This began to change a few years ago when services began to offer more coaching and support to change behavior. One of the first providers to enter this new field was Vida, a health startup that offered coaching in a range of areas, including weight loss, stress reduction and diabetes prevention.
Most of these services used human coaches to support the user, but increasingly AI algorithms took a more central role. Sports ‘coaches’ were the first to hit the market, with products such as Moov Now providing users of its wearable device a range of feedback on their performance.
Positive behavior change
One of the more interesting areas of application for such coaching services is in mental health. A range of services have emerged to help support people in making the kind of behavior changes that will encourage better mental health.
One such service is New York based AbleTo, who provide coaching and support via a telehealth platform. They aim to improve patient care by integrating behavioral change with existing medical care. They offer structured therapy sessions that are designed to improve medical recovery, and foster the kind of behaviors that will allow better self-care among users.
I do have reservations however, as the standard package of support offered via the platform is for 8 weeks, which seems a very short period of time to make meaningful change. Their system also depends heavily on data provided via the clinician, which omits the lifestyle data that other services are increasingly tapping into when assessing mental health.
For instance, a number of projects have been using data derived from our smartphones to monitor for depression. One of these was a new app developed by researchers at the University of Connecticut called LifeRhythm, which is designed to detect symptoms of depression automatically via the numerous sensors that come inbuilt to most phones.
The app will tap into things like GPS, accelerometers and the like to gage the activity levels and social interactions of the user. This information will then be screened for the possibility of depression.
For instance, GPS data might be used to determine how far people are venturing outside their homes. Speech may be analyzed via voice sensors, whilst accelerometers could be used to measure activity levels. Even phone records and SMS data could be used to understand communication patterns.
A similar approach was taken by researchers at the University of Rochester, who used videos recorded by users to detect signs of depression, such as heart rate, blinking rate and head movement rate.
The mobile habits of the depressed
This approach has been mirrored in a recent study from Northwestern University.
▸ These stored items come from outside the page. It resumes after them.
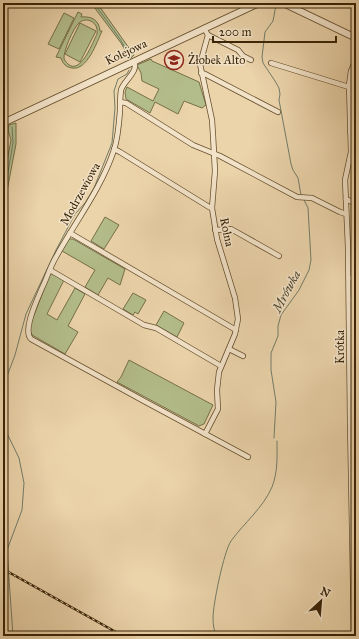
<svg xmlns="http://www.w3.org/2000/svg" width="359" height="639" font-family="'IM FELL Great Primer',serif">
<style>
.green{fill:#b3bd8b;stroke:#767048;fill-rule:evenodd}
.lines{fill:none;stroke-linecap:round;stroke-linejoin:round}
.stream{stroke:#727c6a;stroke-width:1}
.minor-casing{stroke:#66502f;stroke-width:6}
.tertiary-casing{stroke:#66502f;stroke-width:8}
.minor{stroke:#f2e2c8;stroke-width:4.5}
.tertiary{stroke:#f2e2c8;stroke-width:6}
.rail-casing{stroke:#392406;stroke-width:2.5}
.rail{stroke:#f2e2c8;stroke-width:1;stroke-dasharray:3;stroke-linecap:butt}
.labels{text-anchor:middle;stroke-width:3;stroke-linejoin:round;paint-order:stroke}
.street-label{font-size:12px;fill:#392406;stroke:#f2e2c8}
.poi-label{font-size:12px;fill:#392406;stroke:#f2e2c8;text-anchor:start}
.water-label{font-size:13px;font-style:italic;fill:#514930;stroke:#f2e2c8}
</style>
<rect width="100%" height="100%" fill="#ebd3aa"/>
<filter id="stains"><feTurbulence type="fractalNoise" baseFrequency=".005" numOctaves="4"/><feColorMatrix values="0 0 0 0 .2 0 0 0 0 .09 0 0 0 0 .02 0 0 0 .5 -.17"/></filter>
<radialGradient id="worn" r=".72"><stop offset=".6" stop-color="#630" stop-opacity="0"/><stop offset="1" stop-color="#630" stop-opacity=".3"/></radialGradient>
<g class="green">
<polygon points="91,3 97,3 134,55 130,59 121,43"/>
<path d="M78 12 82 14 81 17C92 16 99 20 100 31H102C97 42 87 71 72 68 66 67 63 64 61 58L56 57ZM88 20C95 22 98 27 97 34 92 44 78 82 64 59 63 52 73 28 79 23 82 20 85 20 88 20Z"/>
<polygon points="64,13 74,18 59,49 48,44"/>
<polygon points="80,23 96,31 80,62 65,54"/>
<polygon points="151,59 152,61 199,82 206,105 202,108 184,101 178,114 155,102 150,113 126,99 125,92 127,87 153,101 159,89 142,81 141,73 137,65"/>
<polygon points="16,123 16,144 7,191 3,201 3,189 6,167 11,140 8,130 9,125"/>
<polygon points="105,217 119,225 104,249 91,241"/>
<polygon points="69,239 73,239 125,269 120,285 108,278 98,295 85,287 95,270 62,251"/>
<polygon points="50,274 53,274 64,280 47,314 57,320 75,288 85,294 68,326 78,332 65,354 32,335 29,328"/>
<polygon points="133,293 146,300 138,314 135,312 133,315 123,309"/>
<polygon points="164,311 184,323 177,337 156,325"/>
<polygon points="129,360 213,405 204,424 199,426 117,382 121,377"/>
</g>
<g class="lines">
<g class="stream">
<polyline points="94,3 120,39 131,58"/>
<polyline points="276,5 273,21 265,32 262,57 263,63 275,81 279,88 280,94 279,100 291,164 293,170 298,178 301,195"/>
<polyline points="3,194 6,184 13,143 12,127"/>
<polyline points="3,387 15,355 26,314 56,250 75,214 85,203 94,188 112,143 115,108 114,91 118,79 127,74 129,70"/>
<polyline points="3,425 19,458 24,483 22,510 7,550 13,636"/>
<polyline points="274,438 276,402 271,370 271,353 278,336 278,326 281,315 299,290 309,270 311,260 308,208 304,200"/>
<path d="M216 636C214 630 213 624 213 618 213 604 224 551 231 541 244 523 263 508 272 487 278 472 277 456 277 441"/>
</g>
<defs>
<g id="minor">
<polyline points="204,28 208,35 200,64 212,120 213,135 215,171 212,208 217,239 235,298 238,319 235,334 219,372 217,390 218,409 205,434"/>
<polyline points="208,35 238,50 243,56 251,60"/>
<path d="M134 61C139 72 124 80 121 90 120 97 120 104 120 111 119 124 118 138 114 150 101 189 75 222 56 257 50 267 47 278 42 288 38 298 22 330 31 339L144 401 248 457"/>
<polyline points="271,63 349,87"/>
<polyline points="201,73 205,74 278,112"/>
<polyline points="120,102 126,103 193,145 220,156 297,197 312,198 340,212 346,214"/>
<polyline points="350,132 356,138"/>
<polyline points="114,149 120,152 209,207 212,208"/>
<polyline points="346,199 356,204"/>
<polyline points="215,230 231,229 279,256"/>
<polyline points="70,233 236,330"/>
<polyline points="50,270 144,325 156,328 221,366"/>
<polyline points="349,278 356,279"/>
<polyline points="349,300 353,299 356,301"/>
<polyline points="349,344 356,346"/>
<polyline points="229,349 243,356"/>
<polyline points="350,422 356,422"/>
<polyline points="354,636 350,422 348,247 345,180 351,152 349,85 351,71 356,59"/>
</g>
<g id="tertiary">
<polyline points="283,3 356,38"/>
<polyline points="3,123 259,3"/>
</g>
</defs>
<use href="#minor" class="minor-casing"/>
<use href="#tertiary" class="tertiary-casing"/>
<use href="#minor" class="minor"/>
<use href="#tertiary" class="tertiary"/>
<defs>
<polyline id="rail" points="3,569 123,636"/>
</defs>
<use href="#rail" class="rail-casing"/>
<use href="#rail" class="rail"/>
</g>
<defs>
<symbol id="school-ring" viewBox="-11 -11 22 22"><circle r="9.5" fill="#f2e2c8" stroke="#8f2418" stroke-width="1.5"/><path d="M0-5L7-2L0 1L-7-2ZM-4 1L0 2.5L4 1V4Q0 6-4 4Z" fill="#8f2418"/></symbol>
</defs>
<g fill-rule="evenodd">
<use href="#school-ring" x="163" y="49" width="22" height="22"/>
</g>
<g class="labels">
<g class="street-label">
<text transform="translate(126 52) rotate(-25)" y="4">Kolejowa</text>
<text transform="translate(80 194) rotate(-61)" y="4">Modrzewiowa</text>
<text transform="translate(227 232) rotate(78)" y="4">Rolna</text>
<text transform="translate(340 347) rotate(-90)" y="4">Krótka</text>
</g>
<g class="poi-label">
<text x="188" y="64">Żłobek Alto</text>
</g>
<g class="water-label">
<text transform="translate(286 291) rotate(-62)" y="5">Mrówka</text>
</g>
</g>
<rect width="359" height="639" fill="none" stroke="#ebd3aa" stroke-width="16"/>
<rect x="4" y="4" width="351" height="631" fill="none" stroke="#392406" stroke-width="2"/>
<rect x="8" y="8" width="343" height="623" fill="none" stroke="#392406"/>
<g transform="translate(321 601) rotate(26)" stroke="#f2e2c8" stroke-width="3" paint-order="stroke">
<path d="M0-3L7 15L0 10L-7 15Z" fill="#392406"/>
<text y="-6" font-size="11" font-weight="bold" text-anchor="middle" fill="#392406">N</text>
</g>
<path d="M213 36v6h123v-6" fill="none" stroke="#392406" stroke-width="2"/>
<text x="219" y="36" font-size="12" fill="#392406" stroke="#f2e2c8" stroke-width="3" paint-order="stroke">200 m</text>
<rect width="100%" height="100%" filter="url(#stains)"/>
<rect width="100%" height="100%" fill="url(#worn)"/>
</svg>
Their approach rests on the assumption that depressed people have very different phone habits to non-depressed individuals.
The researchers believe that depressed people spend around four times as much time on their phone as their non-depressed peers.
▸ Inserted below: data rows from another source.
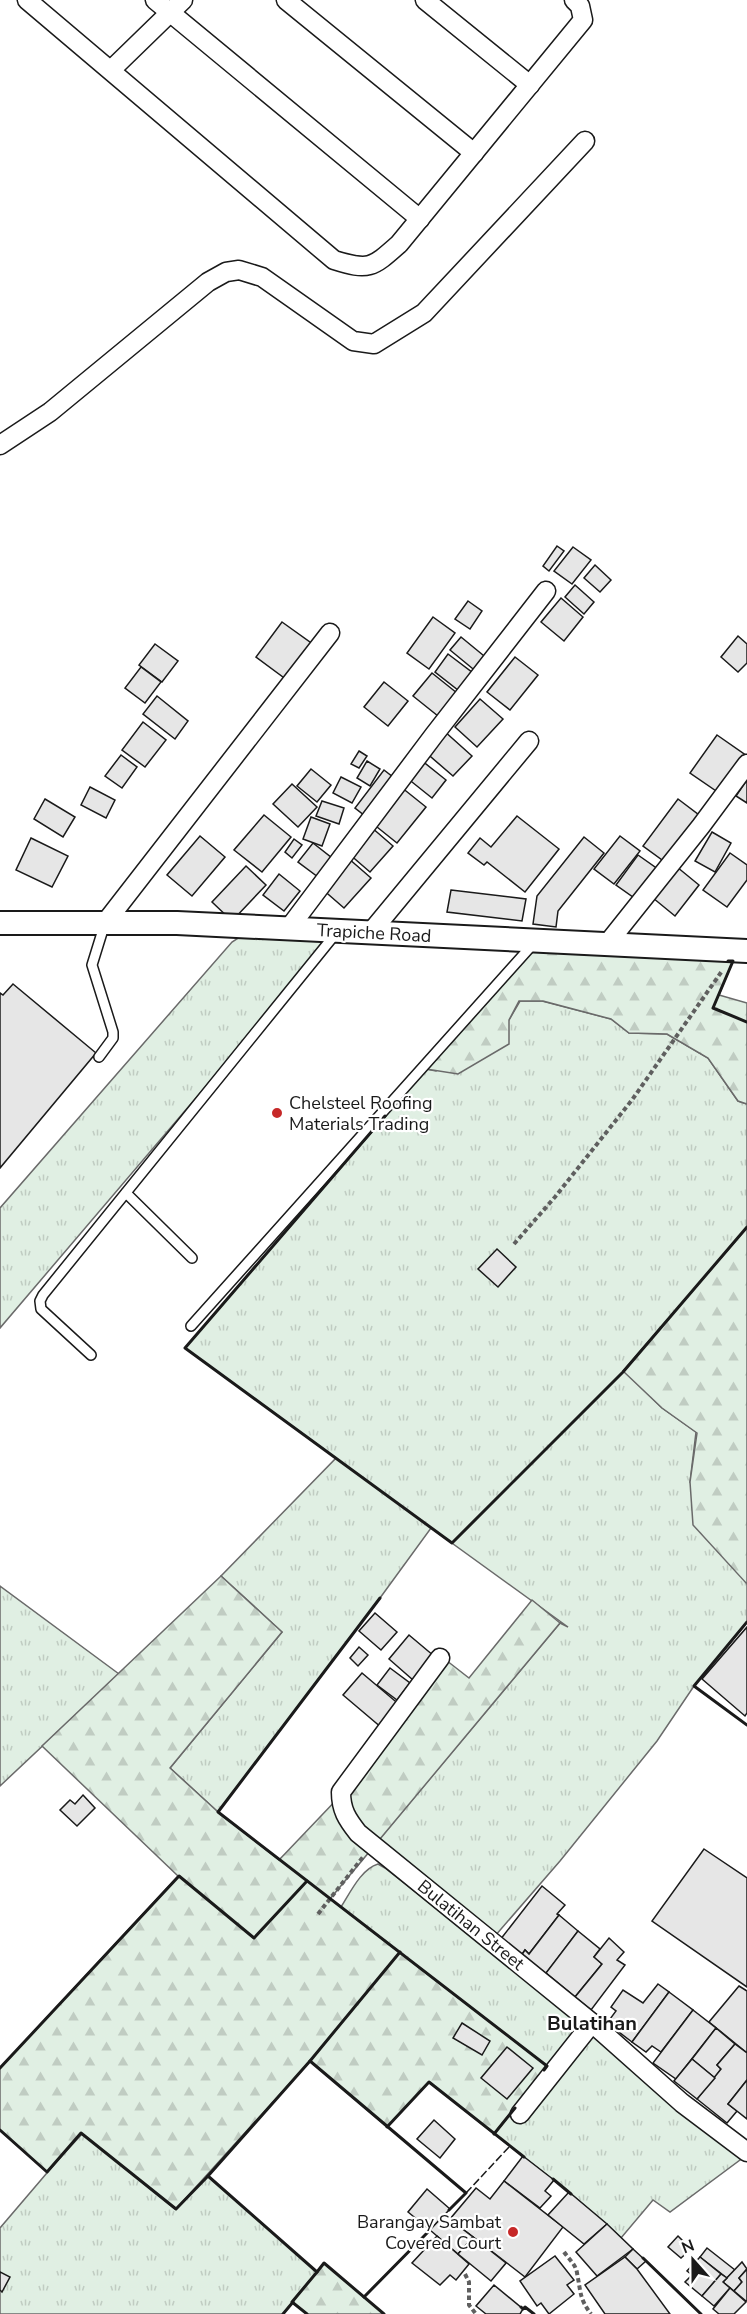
<svg xmlns="http://www.w3.org/2000/svg" width="747" height="2314" viewBox="0 0 747 2314" font-family="'Nunito Sans',sans-serif">
<style>
.grass{fill:url(#grass-tufts);stroke:#6a6a6a;stroke-width:1.5}
.forest{fill:url(#forest-firs);stroke:#6a6a6a;stroke-width:1.5}
.building{fill:#e6e6e6;stroke:#1a1a1a;stroke-width:1.5}
.lines{fill:none;stroke-linecap:round;stroke-linejoin:round}
.service-casing{stroke:#1a1a1a;stroke-width:12}
.minor-casing{stroke:#1a1a1a;stroke-width:21}
.tertiary-casing{stroke:#1a1a1a;stroke-width:26}
.path{stroke:#5f5f5f;stroke-width:4;stroke-dasharray:4.5 3;stroke-linecap:butt}
.service{stroke:#fff;stroke-width:9}
.minor{stroke:#fff;stroke-width:18}
.tertiary{stroke:#fff;stroke-width:22}
.fence{stroke:#1a1a1a;stroke-width:1.5;stroke-dasharray:8 3;stroke-linecap:butt}
.wall{stroke:#1a1a1a;stroke-width:3}
.poi-dot{fill:#c62828;stroke:#fff;stroke-width:2}
.labels{text-anchor:middle;stroke-width:4.5;stroke-linejoin:round;paint-order:stroke}
.street-label{font-size:18px;fill:#1a1a1a;stroke:#fff}
.poi-label{font-size:18px;fill:#1a1a1a;stroke:#fff;text-anchor:start}
.neighbourhood-label{font-size:20px;font-weight:bold;fill:#1a1a1a;stroke:#fff}
</style>
<defs>
<pattern id="grass-tufts" width="24" height="20" patternUnits="userSpaceOnUse" patternTransform="scale(1.5)"><rect width="24" height="20" fill="#e0efe3"/><path d="M3 7l-1-3M5 7V3M7 7l1-3M15 17l-1-3M17 17v-4M19 17l1-3" fill="none" stroke="#c0ccc2"/></pattern>
<pattern id="forest-firs" width="22" height="20" patternUnits="userSpaceOnUse" patternTransform="scale(1.5)"><rect width="22" height="20" fill="#e0efe3"/><path d="M5 1l3.5 6h-7zM16 11l3.5 6h-7z" fill="#c0ccc2"/></pattern>
</defs>
<rect width="100%" height="100%" fill="#fff"/>
<g class="grass">
<path d="M255,927L338,931L0,1328V1208L232,942Z"/>
<path d="M520,1001H542L611,1019L629,1033L667,1034L708,1058L738,1101L747,1104V1228L624,1371L662,1408L696,1432L690,1482L747,1583V1622L694,1686L657,1741L560,1861L495,1936L377,1842L560,1623L568,1627L431,1528L380,1598L218,1812L170,1768L282,1632L221,1576L336,1458L185,1348L426,1069L436,1071L509,1020Z"/>
<path d="M0,1586L119,1674L0,1786Z"/>
<path d="M378,1864L385,1868L575,2017L578,2024L577,2031L547,2066L341,1907C350,1893 361,1869 378,1864Z"/>
<path d="M593,2035L744,2157L670,2212L653,2200L621,2238L569,2192L494,2134L509,2116L520,2123L528,2119Z"/>
<path d="M81,2133L175,2209L208,2176L317,2272L283,2314H0V2228Z"/>
</g>
<g class="forest">
<path d="M528,950L733,961L719,995L747,1003V1104L738,1101L708,1058L667,1034L629,1033L611,1019L543,1001H519L509,1020V1044L458,1074L426,1069Z"/>
<path d="M747,1228V1584L693,1525L690,1482L697,1433L662,1408L623,1371Z"/>
<path d="M221,1576L282,1632L170,1768L218,1812L279,1860L341,1795L442,1657L469,1678L532,1600L560,1623L330,1899L547,2066L494,2134L429,2082L387,2127L310,2061L176,2209L82,2134L47,2172L0,2130V2068L178,1876L42,1746Z"/>
<path d="M324,2263L384,2314H307L292,2302Z"/>
</g>
<g class="building">
<path d="M557,546L564,551L549,571L543,566Z"/>
<path d="M573,547L591,560L572,584L554,571Z"/>
<path d="M595,565L611,580L600,592L584,578Z"/>
<path d="M575,585L594,602L584,614L565,597Z"/>
<path d="M561,598L583,617L564,641L541,622Z"/>
<path d="M468,601L482,611L470,629L455,619Z"/>
<path d="M433,617L455,633L429,669L407,653Z"/>
<path d="M282,622L314,645L287,680L256,657Z"/>
<path d="M738,636L747,644V663L738,672L721,657Z"/>
<path d="M461,637L489,660L478,673L450,650Z"/>
<path d="M155,644L178,661L162,682L139,665Z"/>
<path d="M448,654L477,676L463,694L435,672Z"/>
<path d="M515,657L538,675L510,710L487,692Z"/>
<path d="M141,667L161,682L145,703L125,688Z"/>
<path d="M432,673L462,697L443,720L413,696Z"/>
<path d="M384,682L408,701L388,726L364,707Z"/>
<path d="M157,696L188,721L175,739L143,714Z"/>
<path d="M480,699L503,719L477,747L455,727Z"/>
<path d="M143,722L166,740L145,767L122,750Z"/>
<path d="M443,730L472,756L453,776L424,751Z"/>
<path d="M717,735L747,756L722,795L690,773Z"/>
<path d="M359,751L367,756L359,768L351,764Z"/>
<path d="M121,755L137,767L122,788L105,776Z"/>
<path d="M421,760L446,780L432,798L407,778Z"/>
<path d="M367,761L380,769L370,786L357,778Z"/>
<path d="M311,769L331,785L317,802L297,786Z"/>
<path d="M384,770L398,781L369,819L355,808Z"/>
<path d="M341,777L361,787L352,803L333,793Z"/>
<path d="M747,780V803L736,796Z"/>
<path d="M292,784L317,807L298,827L273,804Z"/>
<path d="M90,787L115,800L106,818L81,805Z"/>
<path d="M401,787L426,807L397,843L372,823Z"/>
<path d="M45,799L75,817L63,837L34,819Z"/>
<path d="M678,799L703,818L669,865L643,846Z"/>
<path d="M322,801L344,808L339,824L316,816Z"/>
<path d="M264,815L291,837L262,872L234,850Z"/>
<path d="M517,816L559,849L525,892L487,862L484,865L468,853L480,838L491,847Z"/>
<path d="M311,817L330,824L322,846L303,839Z"/>
<path d="M371,827L393,846L370,872L348,853Z"/>
<path d="M712,832L731,843L715,872L695,861Z"/>
<path d="M200,836L225,857L192,896L167,875Z"/>
<path d="M620,836L640,851L614,884L594,869Z"/>
<path d="M584,837L604,853L558,911L556,927L533,924L537,896Z"/>
<path d="M31,838L68,856L52,887L16,870Z"/>
<path d="M294,839L302,845L292,858L285,852Z"/>
<path d="M313,843L332,858L318,877L298,862Z"/>
<path d="M730,853L747,865V880L727,907L703,890Z"/>
<path d="M638,855L662,872L640,902L616,885Z"/>
<path d="M348,858L371,878L344,908L321,888Z"/>
<path d="M246,866L266,885L232,921L212,902Z"/>
<path d="M677,867L699,885L675,916L653,898Z"/>
<path d="M279,874L300,891L284,911L263,895Z"/>
<path d="M451,890L526,899L522,921L447,912Z"/>
<path d="M13,984L96,1053L0,1168V993L3,995Z"/>
<path d="M497,1249L516,1267L498,1287L478,1269Z"/>
<path d="M375,1613L397,1632L381,1650L359,1631Z"/>
<path d="M747,1627V1713L745,1716L702,1679Z"/>
<path d="M409,1635L434,1656L413,1680L389,1659Z"/>
<path d="M359,1647L368,1655L358,1666L350,1658Z"/>
<path d="M390,1668L410,1683L397,1700L377,1685Z"/>
<path d="M362,1673L401,1706L382,1728L343,1695Z"/>
<path d="M83,1795L95,1808L77,1826L60,1810L70,1800L75,1804Z"/>
<path d="M704,1849L747,1878V1987L652,1921Z"/>
<path d="M542,1886L565,1905L557,1914L559,1915L529,1954L525,1950L520,1957L500,1940Z"/>
<path d="M559,1915L578,1931L543,1978L519,1959L525,1950L529,1954Z"/>
<path d="M578,1931L600,1949L594,1957L602,1964L575,1997L546,1973Z"/>
<path d="M609,1938L624,1952L617,1960L625,1965L591,2010L575,1997L602,1964L594,1957Z"/>
<path d="M658,1984L669,1992L632,2042L607,2023L616,2011L611,2007L623,1990L643,2003Z"/>
<path d="M739,1986L747,1991V2053L709,2022Z"/>
<path d="M669,1992L693,2010L661,2052L652,2046L646,2052L632,2042Z"/>
<path d="M693,2010L716,2028L676,2079L653,2063Z"/>
<path d="M462,2023L490,2041L482,2055L453,2038Z"/>
<path d="M716,2028L735,2044L717,2065L721,2069L715,2078L692,2059Z"/>
<path d="M735,2044L747,2053V2080L728,2104L737,2111L727,2123L697,2099L721,2069L717,2065Z"/>
<path d="M507,2047L533,2068L507,2099L481,2078Z"/>
<path d="M692,2059L715,2078L697,2099L674,2081Z"/>
<path d="M747,2080V2119L728,2104Z"/>
<path d="M434,2120L455,2139L440,2158L417,2139Z"/>
<path d="M523,2156L554,2180L545,2191L551,2196L540,2208L504,2181Z"/>
<path d="M504,2181L563,2227L525,2277L450,2219L476,2188L490,2199Z"/>
<path d="M427,2189L450,2209L430,2230L408,2212Z"/>
<path d="M569,2192L607,2224L584,2244L548,2215Z"/>
<path d="M444,2215L473,2237L458,2254L430,2230Z"/>
<path d="M607,2224L633,2249L597,2276L576,2252Z"/>
<path d="M437,2236L469,2264L456,2280L450,2275L440,2285L412,2263Z"/>
<path d="M678,2236L691,2249L681,2258L668,2247Z"/>
<path d="M473,2237L506,2263L491,2281L458,2254Z"/>
<path d="M707,2248L735,2270L727,2278L700,2257Z"/>
<path d="M633,2249L646,2261L637,2269L625,2257Z"/>
<path d="M555,2256L574,2280L567,2285L574,2294L549,2314L541,2303L537,2306L520,2281Z"/>
<path d="M625,2257L637,2269L670,2314H605L585,2285Z"/>
<path d="M700,2257L721,2274L702,2296L685,2282L692,2275L687,2271Z"/>
<path d="M742,2262L747,2269L739,2278L742,2282L734,2291L723,2282Z"/>
<path d="M747,2269V2301H746L734,2291L742,2282L739,2278Z"/>
<path d="M0,2272L10,2277L2,2292L0,2290Z"/>
<path d="M721,2274L727,2278L723,2282L730,2288L714,2306L702,2296Z"/>
<path d="M494,2285L523,2309L520,2314H486L476,2306Z"/>
<path d="M730,2288L746,2302L734,2314H719L713,2309Z"/>
</g>
<g class="lines">
<g class="service-casing">
<g id="service">
<path d="M99,1057L113,1038V1032L92,965L105,923"/>
<path d="M126,1193L192,1258"/>
<path d="M191,1326L534,943"/>
<path d="M91,1355L41,1309L40,1301L43,1295L337,932"/>
</g>
</g>
<g class="minor-casing">
<g id="minor">
<path d="M27,0L334,260C369,271 372,268 399,244L583,20L580,6L574,0"/>
<path d="M155,0L420,219"/>
<path d="M286,0L474,153"/>
<path d="M425,0L530,85"/>
<path d="M111,70L183,0"/>
<path d="M0,445L50,412L208,282L226,272L239,270L262,277L353,341L374,344L424,313L585,141"/>
<path d="M105,923L330,633"/>
<path d="M289,928L434,735L546,591"/>
<path d="M371,932L529,741"/>
<path d="M607,944L701,826L747,764"/>
<path d="M440,1658L341,1792C341,1810 347,1819 358,1833L592,2023L682,2103L747,2152"/>
<path d="M520,2114L592,2023"/>
</g>
</g>
<g class="tertiary-casing">
<path id="tertiary" d="M0,923H177L747,951"/>
</g>
<g class="path">
<path d="M514,1244L555,1197L632,1100L722,971"/>
<path d="M318,1914L363,1857"/>
<path d="M564,2252C569,2259 576,2265 577,2273C581,2292 579,2298 591,2314"/>
<path d="M465,2274L469,2282V2305L476,2314"/>
</g>
<use href="#service" class="service"/>
<use href="#minor" class="minor"/>
<use href="#tertiary" class="tertiary"/>
<path class="fence" d="M466,2193L510,2146"/>
<g class="wall">
<path d="M728,961H733L713,1008L747,1022"/>
<path d="M385,1116L185,1348L452,1543L623,1372L747,1227"/>
<path d="M380,1598L218,1812L547,2066L544,2070"/>
<path d="M747,1622L694,1686L747,1725"/>
<path d="M310,2061L400,1952"/>
<path d="M0,2068L179,1876L254,1938L307,1881"/>
<path d="M387,2127L429,2082L524,2157"/>
<path d="M0,2130L47,2172L81,2133L176,2209L208,2176"/>
<path d="M494,2134L515,2108"/>
<path d="M553,2179L571,2194"/>
<path d="M643,2258L701,2314"/>
<path d="M364,2297L430,2230"/>
<path d="M521,2307L523,2309L525,2307L534,2314"/>
<path d="M283,2314L293,2302"/>
<path d="M307,2314L292,2302L317,2272"/>
<path d="M384,2314L324,2263L317,2272L208,2176L310,2061L466,2193L449,2210"/>
</g>
</g>
<g class="poi-dot">
<circle cx="277" cy="1113" r="6"/>
<circle cx="513" cy="2232" r="6"/>
</g>
<g class="labels">
<g class="street-label">
<text transform="translate(374 933) rotate(3)" y="6">Trapiche Road</text>
<text transform="translate(471 1925) rotate(39)" y="6">Bulatihan Street</text>
</g>
<g class="poi-label">
<text x="289" y="1109">Chelsteel Roofing<tspan x="289" dy="21">Materials Trading</tspan></text>
<text x="501" y="2228" text-anchor="end">Barangay Sambat<tspan x="501" dy="21">Covered Court</tspan></text>
</g>
<g class="neighbourhood-label">
<text x="592" y="2030">Bulatihan</text>
</g>
</g>
<g transform="translate(693 2260) rotate(339)" stroke="#ffffff" stroke-width="4.5" paint-order="stroke">
<path d="M0-4.5L10 22L0 15L-10 22Z" fill="#1a1a1a"/>
<text y="-9" font-size="16" font-weight="bold" text-anchor="middle" fill="#1a1a1a">N</text>
</g>
</svg>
What’s more, the GPS tracking highlighted in the Connecticut study was also used by the Northwestern team, with again, depressed people tending to move around much less, with a less routine schedule each day.
The authors believe that based upon these heuristics they can identify depression from our mobile data with 87 percent accuracy.
“The significance of this is we can detect if a person has depressive symptoms and the severity of those symptoms without asking them any questions,” they say. “We now have an objective measure of behavior related to depression. And we’re detecting it passively. Phones can provide data unobtrusively and with no effort on the part of the user.”
There are also some fascinating projects deploying our peers to help guide us towards better mental health. One such project, which was successfully tested in the lab at MIT has now made its way into the real world via a service called Koko.
It allows users to connect up virtually and anonymously with others to thus get support from them in times of trouble. Users post up their concerns and then the crowd hopefully provide them with real and heartfelt support.
Abuse is largely self-policed via a ratings system for the support given to each user, so a reputation system has quickly developed around the best (and worst) users.
Another interesting new platform in this field is Paralign, which offers users access to an anonymous journal where people can record their thoughts and feelings.
This data then allows users to be paired up with other members going through similar experiences to provide some mutual support and advice.
Mental health is certainly an area that is finally getting the attention it has long deserved, so it’s pleasing to see a number of innovative services emerging to try and improve the support people receive.